The structural profiles are close, with Palantir Technologies carrying a narrow edge on valuation. Marvell Technology still has the edge on valuation, which keeps the comparison from looking entirely one-sided. In the market, Marvell Technology carries the stronger setup — intact trend against Palantir Technologies's broken trend. That leaves a split case: the structural lead stays with Palantir Technologies, but the market is not currently confirming it.
The comparison is based on similar long-term financial trajectories, not sector labels.
Valuation points more clearly toward Marvell Technology, Inc., even if the broader score still leans toward Palantir Technologies Inc..
These two companies are linked by measured long-term financial trajectory similarity within the selected peer universe.
The pair shares a valid long-term profile match, but the trajectories are not especially close.
The clearest structural overlap shows up in investment intensity and revenue stability.
Scores reflect position relative to comparable companies with similar long-term financial trajectories.
The largest gaps do not all point in the same direction.
Left means cheaper relative valuation. Higher means stronger structure.
Palantir Technologies Inc. still looks cheaper, even though Marvell Technology, Inc. remains structurally stronger.
Valuation position uses peer-relative PE percentile (idx_pct_pe) where available.
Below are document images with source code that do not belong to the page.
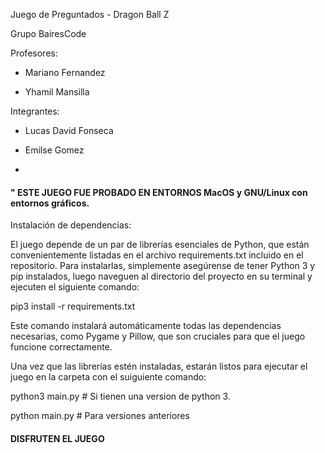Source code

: Juego de Preguntados - Dragon Ball Z

Grupo BairesCode

Profesores:

- Mariano Fernandez

- Yhamil Mansilla

Integrantes:

- Lucas David Fonseca

- Emilse Gomez

- 

#### " ESTE JUEGO FUE PROBADO EN ENTORNOS MacOS y GNU/Linux con entornos gráficos. ####

Instalación de dependencias:

El juego depende de un par de librerías esenciales de Python, que están convenientemente listadas en el archivo requirements.txt incluido en el repositorio. Para instalarlas, simplemente asegúrense de tener Python 3 y pip instalados, luego naveguen al directorio del proyecto en su terminal y ejecuten el siguiente comando:

pip3 install -r requirements.txt

Este comando instalará automáticamente todas las dependencias necesarias, como Pygame y Pillow, que son cruciales para que el juego funcione correctamente.

Una vez que las librerías estén instaladas, estarán listos para ejecutar el juego en la carpeta con el suiguiente comando:

python3 main.py # Si tienen una version de python 3.

python main.py # Para versiones anteriores

#### DISFRUTEN EL JUEGO ####

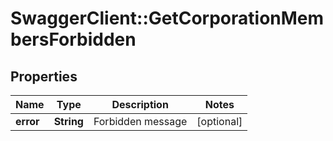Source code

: # SwaggerClient::GetCorporationMembersForbidden

## Properties
Name | Type | Description | Notes
------------ | ------------- | ------------- | -------------
**error** | **String** | Forbidden message | [optional] 


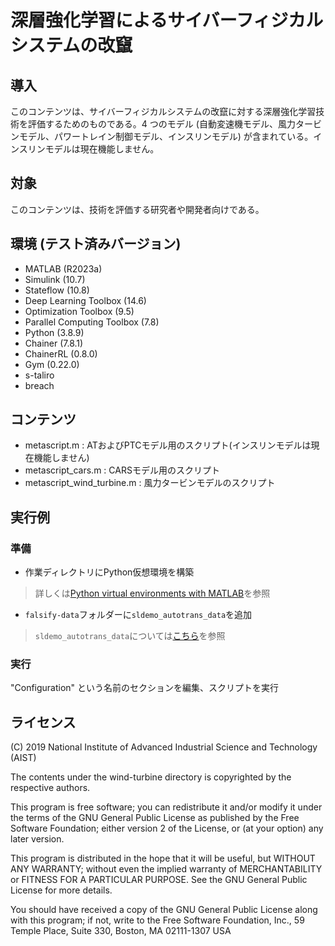 # 深層強化学習によるサイバーフィジカルシステムの改竄

## 導入

このコンテンツは、サイバーフィジカルシステムの改竄に対する深層強化学習技術を評価するためのものである。4 つのモデル (自動変速機モデル、風力タービンモデル、パワートレイン制御モデル、インスリンモデル) が含まれている。インスリンモデルは現在機能しません。

## 対象

このコンテンツは、技術を評価する研究者や開発者向けである。

## 環境 (テスト済みバージョン)

- MATLAB (R2023a)
- Simulink (10.7)
- Stateflow (10.8)
- Deep Learning Toolbox (14.6)
- Optimization Toolbox (9.5)
- Parallel Computing Toolbox (7.8)
- Python (3.8.9)
- Chainer (7.8.1)
- ChainerRL (0.8.0)
- Gym (0.22.0)
- s-taliro
- breach


## コンテンツ

- metascript.m : ATおよびPTCモデル用のスクリプト(インスリンモデルは現在機能しません)
- metascript_cars.m : CARSモデル用のスクリプト
- metascript_wind_turbine.m : 風力タービンモデルのスクリプト


## 実行例
### 準備
- 作業ディレクトリにPython仮想環境を構築
>詳しくは[Python virtual environments with MATLAB](https://jp.mathworks.com/matlabcentral/answers/1750425-python-virtual-environments-with-matlab)を参照

- `falsify-data`フォルダーに`sldemo_autotrans_data`を追加
>`sldemo_autotrans_data`については[こちら](https://jp.mathworks.com/help/simulink/slref/modeling-an-automatic-transmission-controller.html)を参照

### 実行
"Configuration" という名前のセクションを編集、スクリプトを実行


## ライセンス

(C) 2019 National Institute of Advanced Industrial Science and Technology (AIST)

The contents under the wind-turbine directory is copyrighted by the respective authors.

This program is free software; you can redistribute it and/or modify it under the terms of the GNU General Public License as published by the Free Software Foundation; either version 2 of the License, or (at your option) any later version.                                    

This program is distributed in the hope that it will be useful, but WITHOUT ANY WARRANTY; without even the implied warranty of MERCHANTABILITY or FITNESS FOR A PARTICULAR PURPOSE.  See the GNU General Public License for more details.                           

You should have received a copy of the GNU General Public License along with this program; if not, write to the Free Software Foundation, Inc., 59 Temple Place, Suite 330, Boston, MA 02111-1307 USA
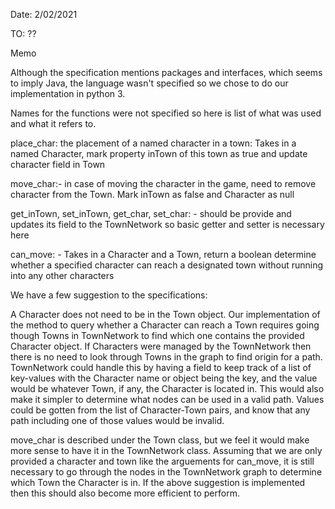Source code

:Date: 2/02/2021

TO: ??


Memo

Although the specification mentions packages and interfaces, which seems to imply Java, the language wasn't specified so we chose to do our implementation in python 3.

Names for the functions were not specified so here is list of what was used and what it refers to.

place_char: the placement of a named character in a town: Takes in a named Character, mark property inTown of this town as true and update character field in Town

move_char:- in case of moving the character in the game, need to remove character from the Town. Mark inTown as false and Character as null

get_inTown, set_inTown, get_char, set_char: - should be provide and updates its field to the TownNetwork so basic getter and setter is necessary here 

can_move: - Takes in a Character and a Town, return a boolean determine whether a specified character can reach a designated town without running into any other characters


We have a few suggestion to the specifications:

A Character does not need to be in the Town object. Our implementation of the method to query whether a Character can reach a Town requires going though Towns in TownNetwork to find which one contains the provided Character object. If Characters were managed by the TownNetwork then there is no need to look through Towns in the graph to find origin for a path. TownNetwork could handle this by having a field to keep track of a list of key-values with the Character name or object being the key, and the value would be whatever Town, if any, the Character is located in. 
    This would also make it simpler to determine what nodes can be used in a valid path. Values could be gotten from  the list of Character-Town pairs, and know that any path including one of those values would be invalid.

move_char is described under the Town class, but we feel it would make more sense to have it in the TownNetwork class. Assuming that we are only provided a character and town like the arguements for can_move, it is still necessary to go through the nodes in the TownNetwork graph to determine which Town the Character is in. If the above suggestion is implemented then this should also become more efficient to perform.

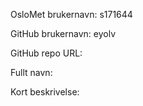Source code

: OsloMet brukernavn: s171644

GitHub brukernavn: eyolv

GitHub repo URL: 

Fullt navn:

Kort beskrivelse:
The peer-relative valuation gap is very wide, with the stronger side also looking meaningfully cheaper.
On the market side, Marvell Technology carries the stronger trend while Palantir Technologies's trend has broken — the market setup does not confirm the structural advantage.
The lead is built on both valuation and growth — though valuation still provides a counterweight.
Break down the MRVL vs PLTR comparison across all dimensions with the full interactive tool.
Explore how MRVL and PLTR each compare against other companies in their peer groups.
Rule-based, descriptive analysis only. Derived from peer percentile dimensions. Not investment advice. Peer groups are determined algorithmically based on structural similarity — not by sector classification alone.
AssetNext scores reflect each company's structural position within its functional peer group — not a ranking against all stocks simultaneously. Peers are identified by similarity across eight financial dimensions, including revenue growth trajectory, margin structure, capital intensity, and earnings stability. A score of 75 means the company ranks in the top quartile within its own peer group, not the entire market.
Four dimension scores drive the overall peer score: Growth (revenue trajectory and expansion dynamics), Quality (margin structure and capital efficiency), Valuation (peer-relative pricing on standard multiples), and Stability (earnings consistency and financial predictability). Each dimension is scored 0–100 relative to the peer group, then combined into an overall peer score using equal weighting.
Scores are recalculated periodically as underlying financial data is updated. All analysis is descriptive and rule-based — AssetNext describes structural realities and never issues buy, sell or hold recommendations.